A fragment of a report caught the attention of a man seated closest to the TV. He turned up the volume.
"...In New York, UN Secretary-General Anwar Anwar-Sadat has made a claim that is creating quite a stir in diplomatic circles," the mellow-voiced anchor was saying. "It seems, according to the Secretary-General, that a U.S. Coast Guard cutter and a submarine suspected to be of Canadian origin-French-Canadian origin, to be precise-clashed in disputed waters on the Grand Banks with the result that the sub was sunk with all hands aboard. In Ottawa, Canadian officials vigorously deny this story. From Montreal, additional denials. Yet the Secretary-General is insisting the report is true and furthermore that, like the current fishing crisis, it is a sign that individual nations cannot be trusted to oversee their own territorial waters, and that a UN high commission be established to patrol and safeguard the high seas, incidentally protecting the much-overfished stocks that are the cause of so much international friction these days."
"See!" Sirio said, pointing to footage of the UN Secretary-General addressing a group. "See. The damn wog is correct. No one owns the sea. Let us take what is ours!"
In other times Sirio Testaverde's demands would have fallen on deaf ears. For these were hardworking men who rose with the sun and, when they at last returned to port, slept for days afterward.
But times were tough. Massachusetts had surrendered to Maine the distinction of being the most successful fishing state in the nation. These were men who owned their own boats, their own businesses, but had no control over their product. They were farmers of the sea, and their crops were in perpetual failure.
"We must take!" Sirio ranted.
Others began to vent their own grievances.
Soon Sirio's gravelly calls were taken up by younger, more vigorous seamen.

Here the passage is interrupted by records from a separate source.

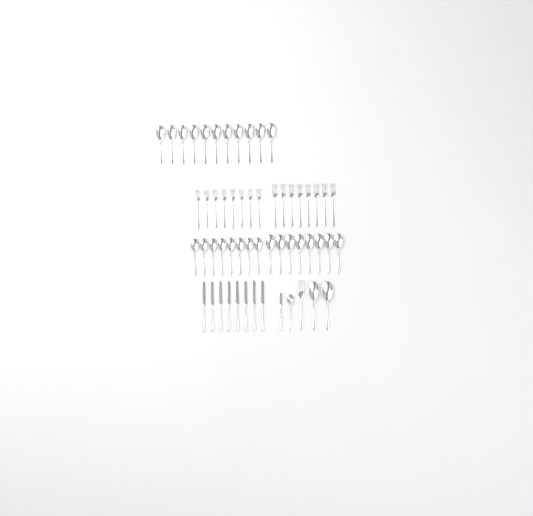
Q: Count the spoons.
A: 30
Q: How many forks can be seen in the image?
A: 17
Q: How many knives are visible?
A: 9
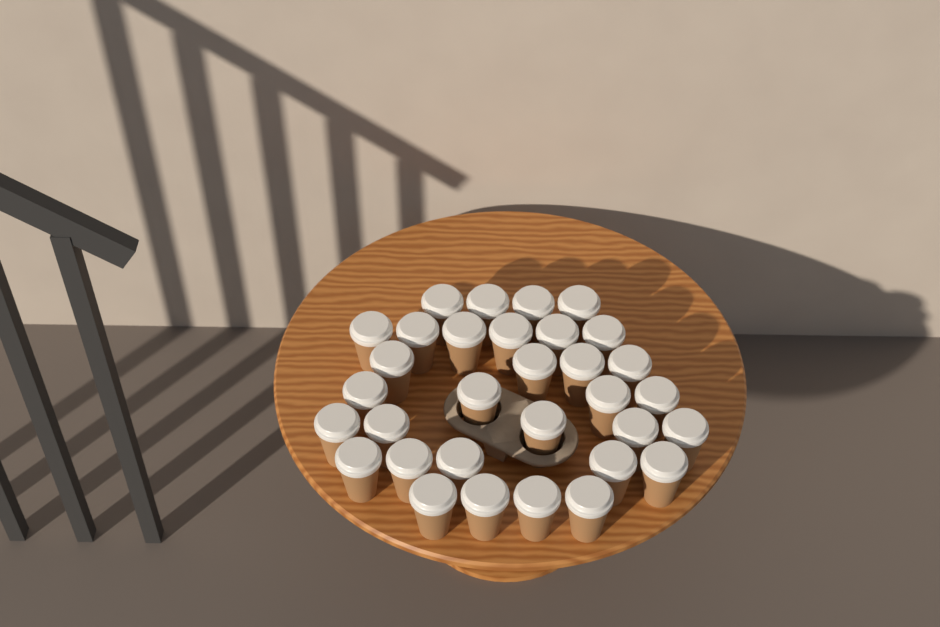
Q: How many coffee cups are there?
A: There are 32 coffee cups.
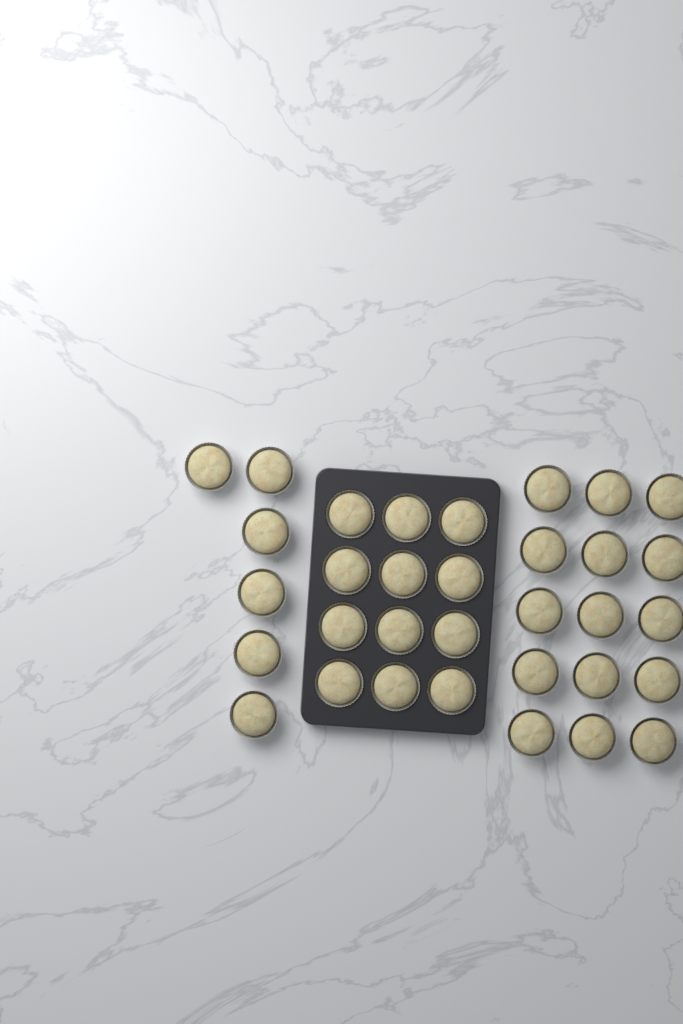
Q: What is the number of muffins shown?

The hour grew late and the voices grew angry and, as word spread, the smoky hall filled with many out-of-work fishermen.
"I say," Sirio Testaverde shouted, pounding the table at which he sat, "that we assemble an armada and take what belongs to us by virtue of our superior might."
The scarred and cigarette-burned table shook with the vehemence of Sirio Testaverde's slamming fist. All around the room, other fists struck old wood, and voices, low and sullen, grew high and agitated.